Remember Joe Isuzu. For those not watching TV in the late 80’s, Joe Isuzu was the insincere, slimy, greasy-haired, double-talking fictional spokesperson for the Isuzu line of cars and trucks. Played to obsequious perfection by David Leisure, Joe Isuzu used the oiliest and most transparently hypocritical of demeanors to state such outrageous lies as “It has more seats than the Astrodome,” with the true statement superimposed at the bottom of the screen. Over the four years that Joe Isuzu shilled for Isuzu cars and trucks, he became immensely popular, kind of the advertising equivalent of the villainous J.R. Ewing, Long John Silver or Johnny Depp’s Jack Sparrow.
Thus when Isuzu brought Joe Isuzu back for another run in 1999, Joe was suddenly a hero who uncovered and corrected the lies of others. If my memory serves me well, in Joe’s last appearance the car he was driving zoomed by a Japanese car and then a German car. Joe gives a wave and his trademark slimy smile to executive-looking gentlemen in each of the slower, poorer-handling cars. Cut to one of the executives, who says in a thick German accent, “I hate Joe Isuzu.” And we all know he hates Joe because he thinks Joe’s cars are such a better bargain for consumers.
The treacherous villain resurrected as good guy is a strategy employed by writers for centuries, especially in serial literature such as feuilleton novels, television series and movie sequels, which all chew up plotlines very quickly and whose authors are therefore always looking for new twists. We are seeing a very weird version of this literary device unfold on TV today. Whether as the oily salesman or just the irritating bringer of bad news to competitors, Joe was at least always selling Isuzus. In contrast, Capital One, the credit card behemoth, has turned the bad guys who hurt customers into the customers themselves, or at least a good-naturedly oafish version of customers.
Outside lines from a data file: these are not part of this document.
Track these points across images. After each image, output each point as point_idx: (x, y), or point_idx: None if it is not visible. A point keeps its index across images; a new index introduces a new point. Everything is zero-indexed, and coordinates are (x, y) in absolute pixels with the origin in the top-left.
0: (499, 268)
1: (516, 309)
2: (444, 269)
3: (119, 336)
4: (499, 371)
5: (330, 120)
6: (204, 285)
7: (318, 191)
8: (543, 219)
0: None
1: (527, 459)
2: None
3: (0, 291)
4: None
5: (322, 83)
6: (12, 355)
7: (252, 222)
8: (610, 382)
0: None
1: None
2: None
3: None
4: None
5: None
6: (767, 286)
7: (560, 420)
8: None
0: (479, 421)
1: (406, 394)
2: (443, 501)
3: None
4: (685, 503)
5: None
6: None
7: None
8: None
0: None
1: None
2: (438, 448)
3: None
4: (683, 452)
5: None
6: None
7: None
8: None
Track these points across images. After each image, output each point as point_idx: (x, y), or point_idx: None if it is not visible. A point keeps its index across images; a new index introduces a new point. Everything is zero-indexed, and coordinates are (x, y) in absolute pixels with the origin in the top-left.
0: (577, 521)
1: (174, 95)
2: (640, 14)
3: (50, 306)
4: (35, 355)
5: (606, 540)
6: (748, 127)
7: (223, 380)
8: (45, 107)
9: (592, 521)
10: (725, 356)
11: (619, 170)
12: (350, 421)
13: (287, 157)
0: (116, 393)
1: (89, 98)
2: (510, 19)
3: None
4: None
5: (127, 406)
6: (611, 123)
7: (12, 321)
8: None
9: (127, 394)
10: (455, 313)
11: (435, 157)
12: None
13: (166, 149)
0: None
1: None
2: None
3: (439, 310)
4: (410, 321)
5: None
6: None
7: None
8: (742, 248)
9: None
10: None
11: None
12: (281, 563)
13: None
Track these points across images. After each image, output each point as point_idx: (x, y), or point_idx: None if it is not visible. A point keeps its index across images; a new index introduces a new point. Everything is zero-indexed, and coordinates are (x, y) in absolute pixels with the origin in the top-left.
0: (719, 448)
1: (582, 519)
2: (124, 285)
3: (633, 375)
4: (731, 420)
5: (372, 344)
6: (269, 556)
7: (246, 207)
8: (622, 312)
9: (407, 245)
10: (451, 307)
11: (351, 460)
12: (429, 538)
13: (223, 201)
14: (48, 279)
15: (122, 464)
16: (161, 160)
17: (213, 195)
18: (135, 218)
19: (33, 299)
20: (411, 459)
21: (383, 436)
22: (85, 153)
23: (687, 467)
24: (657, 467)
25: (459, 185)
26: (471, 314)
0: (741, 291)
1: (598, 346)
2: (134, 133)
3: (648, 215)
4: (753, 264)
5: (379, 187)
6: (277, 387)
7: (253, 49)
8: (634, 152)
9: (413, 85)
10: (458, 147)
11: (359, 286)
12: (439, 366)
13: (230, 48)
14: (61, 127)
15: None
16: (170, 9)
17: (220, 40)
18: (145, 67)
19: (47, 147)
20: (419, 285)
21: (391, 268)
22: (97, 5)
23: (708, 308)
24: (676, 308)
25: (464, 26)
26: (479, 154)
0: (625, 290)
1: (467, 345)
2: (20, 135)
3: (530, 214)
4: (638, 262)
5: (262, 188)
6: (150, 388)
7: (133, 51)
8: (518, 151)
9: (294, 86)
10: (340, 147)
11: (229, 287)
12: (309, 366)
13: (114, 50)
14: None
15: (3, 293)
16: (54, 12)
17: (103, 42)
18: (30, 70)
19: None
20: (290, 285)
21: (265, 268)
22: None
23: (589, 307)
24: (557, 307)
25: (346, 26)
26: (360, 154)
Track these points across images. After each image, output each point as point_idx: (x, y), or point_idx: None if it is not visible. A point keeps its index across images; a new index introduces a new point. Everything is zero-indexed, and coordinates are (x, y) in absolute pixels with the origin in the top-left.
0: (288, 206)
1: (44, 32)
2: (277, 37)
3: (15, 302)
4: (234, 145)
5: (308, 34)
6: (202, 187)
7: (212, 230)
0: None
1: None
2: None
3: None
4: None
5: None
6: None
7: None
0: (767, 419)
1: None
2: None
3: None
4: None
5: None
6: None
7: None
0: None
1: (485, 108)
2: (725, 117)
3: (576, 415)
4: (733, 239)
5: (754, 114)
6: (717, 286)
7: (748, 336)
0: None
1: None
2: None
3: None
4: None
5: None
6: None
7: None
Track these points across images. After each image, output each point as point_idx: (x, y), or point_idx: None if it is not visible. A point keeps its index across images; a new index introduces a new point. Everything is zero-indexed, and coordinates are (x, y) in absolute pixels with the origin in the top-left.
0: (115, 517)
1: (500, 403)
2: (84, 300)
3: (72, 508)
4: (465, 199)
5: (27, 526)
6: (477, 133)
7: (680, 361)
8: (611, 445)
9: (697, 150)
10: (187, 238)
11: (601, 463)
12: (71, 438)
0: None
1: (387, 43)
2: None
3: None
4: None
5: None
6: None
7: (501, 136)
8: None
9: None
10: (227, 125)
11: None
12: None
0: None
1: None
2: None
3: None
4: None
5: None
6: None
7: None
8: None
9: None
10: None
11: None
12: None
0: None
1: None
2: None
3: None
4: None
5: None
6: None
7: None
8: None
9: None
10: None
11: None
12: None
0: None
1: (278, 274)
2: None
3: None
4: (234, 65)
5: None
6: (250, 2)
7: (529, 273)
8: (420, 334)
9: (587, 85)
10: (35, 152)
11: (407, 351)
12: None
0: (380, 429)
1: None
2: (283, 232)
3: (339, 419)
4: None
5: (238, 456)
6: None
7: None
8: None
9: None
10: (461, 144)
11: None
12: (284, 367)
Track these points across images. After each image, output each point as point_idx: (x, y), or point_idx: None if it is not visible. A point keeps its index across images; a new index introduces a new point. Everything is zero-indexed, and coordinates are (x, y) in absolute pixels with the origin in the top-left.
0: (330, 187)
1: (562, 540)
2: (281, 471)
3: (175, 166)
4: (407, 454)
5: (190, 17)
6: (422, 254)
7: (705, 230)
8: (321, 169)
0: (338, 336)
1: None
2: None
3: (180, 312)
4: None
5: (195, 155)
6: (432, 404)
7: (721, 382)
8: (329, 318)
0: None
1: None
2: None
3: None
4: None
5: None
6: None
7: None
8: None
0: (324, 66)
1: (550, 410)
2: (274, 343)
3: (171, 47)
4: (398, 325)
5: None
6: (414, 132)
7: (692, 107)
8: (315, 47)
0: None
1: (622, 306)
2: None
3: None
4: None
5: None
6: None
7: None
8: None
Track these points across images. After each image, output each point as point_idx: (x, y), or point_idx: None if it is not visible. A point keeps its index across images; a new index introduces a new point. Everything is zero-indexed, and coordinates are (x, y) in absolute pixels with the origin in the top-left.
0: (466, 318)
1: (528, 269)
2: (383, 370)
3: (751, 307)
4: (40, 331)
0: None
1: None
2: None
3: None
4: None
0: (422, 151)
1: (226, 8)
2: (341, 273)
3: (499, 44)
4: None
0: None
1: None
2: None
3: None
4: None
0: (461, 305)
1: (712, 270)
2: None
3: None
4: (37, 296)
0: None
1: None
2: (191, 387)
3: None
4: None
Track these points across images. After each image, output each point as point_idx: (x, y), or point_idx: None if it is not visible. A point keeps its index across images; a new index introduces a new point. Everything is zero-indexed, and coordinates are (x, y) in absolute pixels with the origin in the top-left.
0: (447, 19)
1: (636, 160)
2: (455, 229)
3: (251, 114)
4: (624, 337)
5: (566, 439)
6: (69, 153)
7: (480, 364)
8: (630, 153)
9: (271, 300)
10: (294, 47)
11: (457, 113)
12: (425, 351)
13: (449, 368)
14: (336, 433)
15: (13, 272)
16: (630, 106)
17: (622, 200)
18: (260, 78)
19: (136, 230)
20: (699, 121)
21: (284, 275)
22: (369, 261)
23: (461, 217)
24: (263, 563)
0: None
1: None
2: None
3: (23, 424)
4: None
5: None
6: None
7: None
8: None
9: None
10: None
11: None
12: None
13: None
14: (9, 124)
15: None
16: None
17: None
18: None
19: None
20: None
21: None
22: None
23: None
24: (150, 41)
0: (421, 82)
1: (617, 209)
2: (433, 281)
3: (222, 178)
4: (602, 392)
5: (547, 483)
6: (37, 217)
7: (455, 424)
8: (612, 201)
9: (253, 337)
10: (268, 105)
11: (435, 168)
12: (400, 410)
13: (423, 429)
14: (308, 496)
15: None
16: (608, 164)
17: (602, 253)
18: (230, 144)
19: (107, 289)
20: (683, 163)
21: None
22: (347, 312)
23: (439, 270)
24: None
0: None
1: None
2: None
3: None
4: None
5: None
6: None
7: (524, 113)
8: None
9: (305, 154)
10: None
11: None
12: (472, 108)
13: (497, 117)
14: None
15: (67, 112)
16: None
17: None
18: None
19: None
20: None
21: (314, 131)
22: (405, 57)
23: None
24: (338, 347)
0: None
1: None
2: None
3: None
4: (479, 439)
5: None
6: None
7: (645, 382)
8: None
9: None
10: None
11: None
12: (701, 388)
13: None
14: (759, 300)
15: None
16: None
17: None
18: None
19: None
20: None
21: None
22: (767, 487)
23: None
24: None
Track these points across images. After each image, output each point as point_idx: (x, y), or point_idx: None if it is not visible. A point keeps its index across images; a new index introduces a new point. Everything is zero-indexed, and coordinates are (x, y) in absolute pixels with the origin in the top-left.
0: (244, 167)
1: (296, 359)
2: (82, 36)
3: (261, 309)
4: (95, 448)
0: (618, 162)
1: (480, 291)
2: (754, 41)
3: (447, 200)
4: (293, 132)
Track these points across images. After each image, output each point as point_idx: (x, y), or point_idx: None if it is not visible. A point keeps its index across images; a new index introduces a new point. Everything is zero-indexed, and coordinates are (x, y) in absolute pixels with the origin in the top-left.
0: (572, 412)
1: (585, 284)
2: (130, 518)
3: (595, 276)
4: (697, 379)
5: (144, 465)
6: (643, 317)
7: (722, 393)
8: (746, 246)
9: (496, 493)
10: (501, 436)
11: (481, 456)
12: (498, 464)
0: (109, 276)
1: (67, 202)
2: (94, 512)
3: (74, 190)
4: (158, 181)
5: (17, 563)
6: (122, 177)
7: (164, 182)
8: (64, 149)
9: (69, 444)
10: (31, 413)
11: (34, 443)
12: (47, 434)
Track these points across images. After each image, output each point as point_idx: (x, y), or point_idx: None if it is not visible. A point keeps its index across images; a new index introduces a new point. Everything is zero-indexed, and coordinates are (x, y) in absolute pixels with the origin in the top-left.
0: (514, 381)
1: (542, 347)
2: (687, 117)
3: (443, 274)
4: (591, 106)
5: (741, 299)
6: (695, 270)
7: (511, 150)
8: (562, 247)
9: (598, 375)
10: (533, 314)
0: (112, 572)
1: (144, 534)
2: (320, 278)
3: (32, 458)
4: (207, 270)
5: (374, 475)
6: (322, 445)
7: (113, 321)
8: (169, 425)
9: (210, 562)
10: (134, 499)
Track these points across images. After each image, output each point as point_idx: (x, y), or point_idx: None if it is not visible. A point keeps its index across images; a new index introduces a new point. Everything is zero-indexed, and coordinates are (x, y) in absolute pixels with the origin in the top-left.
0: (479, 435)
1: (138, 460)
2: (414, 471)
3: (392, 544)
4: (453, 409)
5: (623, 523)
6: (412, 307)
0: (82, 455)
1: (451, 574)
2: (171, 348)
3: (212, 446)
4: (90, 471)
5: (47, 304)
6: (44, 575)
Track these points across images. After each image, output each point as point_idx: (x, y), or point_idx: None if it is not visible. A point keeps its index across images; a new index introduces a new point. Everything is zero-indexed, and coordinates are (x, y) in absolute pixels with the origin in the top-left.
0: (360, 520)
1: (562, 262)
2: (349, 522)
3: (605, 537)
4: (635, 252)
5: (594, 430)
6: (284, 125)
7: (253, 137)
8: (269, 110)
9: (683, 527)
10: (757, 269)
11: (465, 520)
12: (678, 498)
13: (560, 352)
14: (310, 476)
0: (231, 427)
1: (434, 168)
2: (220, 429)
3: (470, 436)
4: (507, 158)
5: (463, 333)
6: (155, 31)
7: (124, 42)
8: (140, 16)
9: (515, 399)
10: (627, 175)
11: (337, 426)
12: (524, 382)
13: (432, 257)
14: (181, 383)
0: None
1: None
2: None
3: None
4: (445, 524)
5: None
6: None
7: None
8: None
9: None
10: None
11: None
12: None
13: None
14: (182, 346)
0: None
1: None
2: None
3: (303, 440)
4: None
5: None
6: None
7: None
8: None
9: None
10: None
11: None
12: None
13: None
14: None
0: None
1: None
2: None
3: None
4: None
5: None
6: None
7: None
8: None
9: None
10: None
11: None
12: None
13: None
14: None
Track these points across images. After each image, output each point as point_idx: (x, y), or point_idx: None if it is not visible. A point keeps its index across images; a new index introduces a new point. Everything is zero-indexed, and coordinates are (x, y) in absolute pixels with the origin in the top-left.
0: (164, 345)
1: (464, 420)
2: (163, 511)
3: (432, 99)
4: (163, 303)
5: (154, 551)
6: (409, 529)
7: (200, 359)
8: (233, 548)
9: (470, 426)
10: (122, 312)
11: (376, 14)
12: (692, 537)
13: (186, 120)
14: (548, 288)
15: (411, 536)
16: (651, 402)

The “What’s in your wallet” series of ads for Capital One started with bankers depicted as Viking-like villains who pillaged their customers with high fees and charges. Their attacks often involved elaborate mechanical devices, jimmy-rigged equipment and military techniques from before the age of gunpowder. The elaborate havoc these Vikings could wreak on a middle class family’s vacation and other pleasures mimicked the low slapstick humor of the Three Stooges.
But for the last few years, these same Vikings—the former bad guys—have transformed into customers who use the Capital One card and enjoy all its benefits. They do so in doltish, slapstick ways that end in breakage, bad manners or absurdities such as a goat at a ski lift. Instead of the barbarian raiders, they are a more physical version of the Beverly Hillbillies, fish out of water in an upscale world of conspicuous consumption.
Joe Isuzu and the Capital One marauders share many things in common. Both are comic villains, another sophisticated literary device that has a long history, for example in Rabelais, Cervantes and Twain. Crudeness is also an important element in both these characters (taking the marauders as one) and leads to most of the humor. In the marauders it’s overall crudeness, in Joe, it’s crudeness in the sell style.